Tout n’était pas un échec lorsque j’allais vite. C’est vite que j’ai quitté mon quotidien. C’est vite que j’ai décidé de comprendre mes besoins. C’est vite que j’ai décidé d’offrir mes recherches dans un pays qui n’est pas le mien et c’est très vite que j’ai décidé de m’octroyer ce chariot.
Mon chariot est sur 4 roues.
Une cage métallique l’entoure.
Grâce à cette cage, j’arrive à entasser environ 240 litres de bazar.
En moyenne, mon chariot va aux rythmes de mes pensées.
Il va à l’allure du pas et parcourt avec moi les endroits où je suis demandé.
Véritable pièce de collection, mon chariot je ne l’ai pas volé mais fabriqué.
Je l’ai fabriqué de toutes pièces.
C’était il y a 7 ans.
Il ressemble à un véritable Caddie et mon nom d’artiste c’est Nafy, comme mon chariot.
Mon chariot est le miroir de mon âme.
Il représente mon cœur et ses intuitions.
Ma première intuition fut de quitter ma routine. J’agissais en fonction de mes émotions alors que ma famille souhaitait que je réagisse avec raison. Comme aucun poids ne pesait sur mes épaules, mon occupation du soir était d’allumer mon ordinateur. J’adorais éplucher les annonces qui me permettaient de sortir de mon monde. Faire ce travail de recherche me permettait d’envisager un nouvel avenir en liant ma sensibilité avec de la création. Devenir artiste, un soir, m’a paru être une révélation. J’avais déjà un talent fou à créer. J’adorais fabuler. C’était un état constant d’hallucinations que je ressentais, que je vivais. Les histoires, c’était mon truc. Cela me permettait de mettre à plat mes pensées débordantes. J’étais perdu dans une infinité de personnalités où il m’était possible d’attirer vers moi tous types de profils. J’étais un polymorphe. De visage expressif et par un profil imposant, attirer l’autre était une obsession et me paraissait être un véritable challenge. En réalité, de par mon physique, j’étais déjà un symbole d’autorité qui m’accordait silence et respect. J’agissais comme un chant de sirène. En déballant mes anecdotes, je me rendais attrayant alors qu’en vérité, il ne se passait et ne se passe rien, absolument rien. Grâce à un dégueulis de paroles, je rentrais dans une transe dans laquelle j’embarquais toujours un public pour marquer les esprits de mes spectateurs. Je savais créer la dépendance puisque, à chaque fois, mon public venait réclamer d’autres histoires. Je savais séduire par mon authenticité. Je captais leurs besoins fondamentaux en matière d’imaginaire pour donner du sens à leurs émotions et j’avais ensuite la capacité de les relier à un univers plus grand. Mes spectateurs s’identifiaient clairement à mes histoires.
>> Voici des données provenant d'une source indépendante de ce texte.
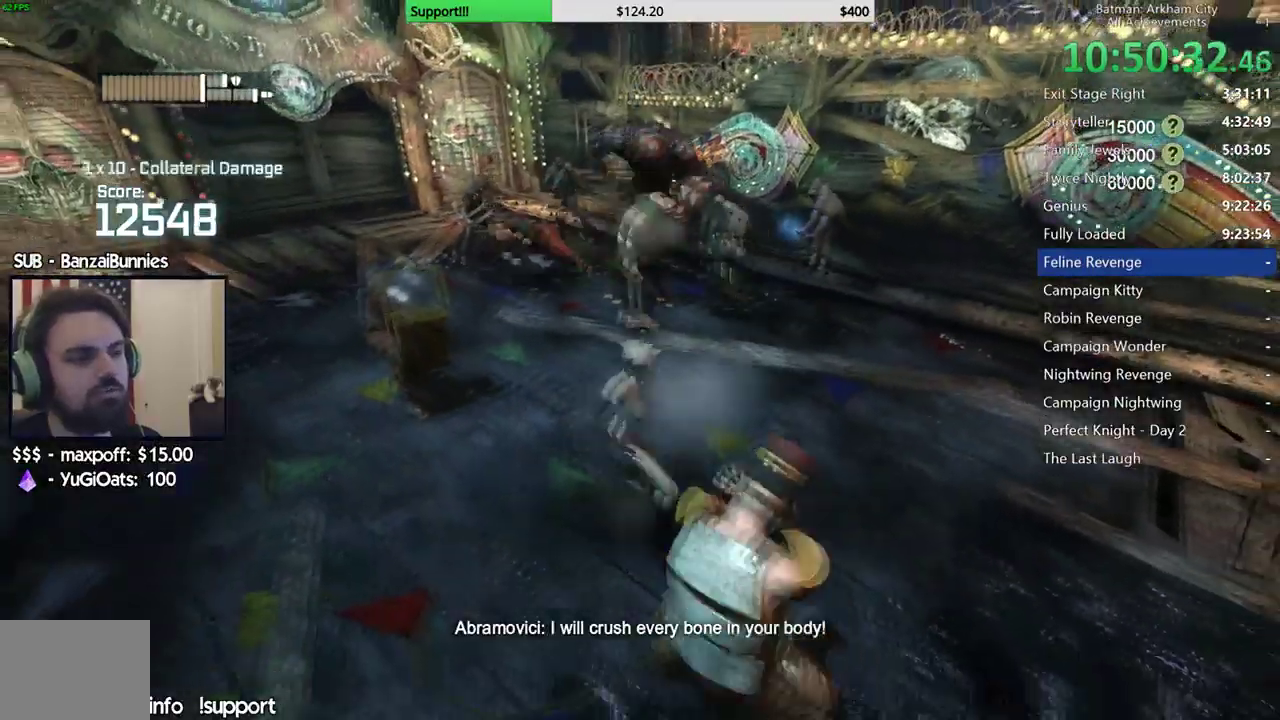
{"buttons": ["A"], "left_stick": "left", "right_stick": "center", "events": [[33, "X", "up"], [100, "X", "down"], [183, "X", "up"], [300, "A", "down"], [300, "left_stick", "left"], [400, "A", "up"], [467, "A", "down"]]}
Mon chariot était devenu le symbole de celles-ci et chaque objet qui l’orne, leurs appartenait, à mes histoires.
Autour de mon chariot, on compte 7 objets.
Les sept objets sont tous différents.
Sur mon chariot, on trouve un stylo, un agenda, une montre, une bougie, deux rois d’échecs, une carte de tarot et une petite boîte.
Le stylo est rouge. L’agenda est petit et en cuir. La montre est usée par la durée. La bougie est au ¾ utilisée. Mes deux pions sont des rois où l’un est blanc et l’autre est noir. Ils sont en bois délavé, du même bois que la petite boite. Pour finir, la carte de tarot que je possède est celle du chariot.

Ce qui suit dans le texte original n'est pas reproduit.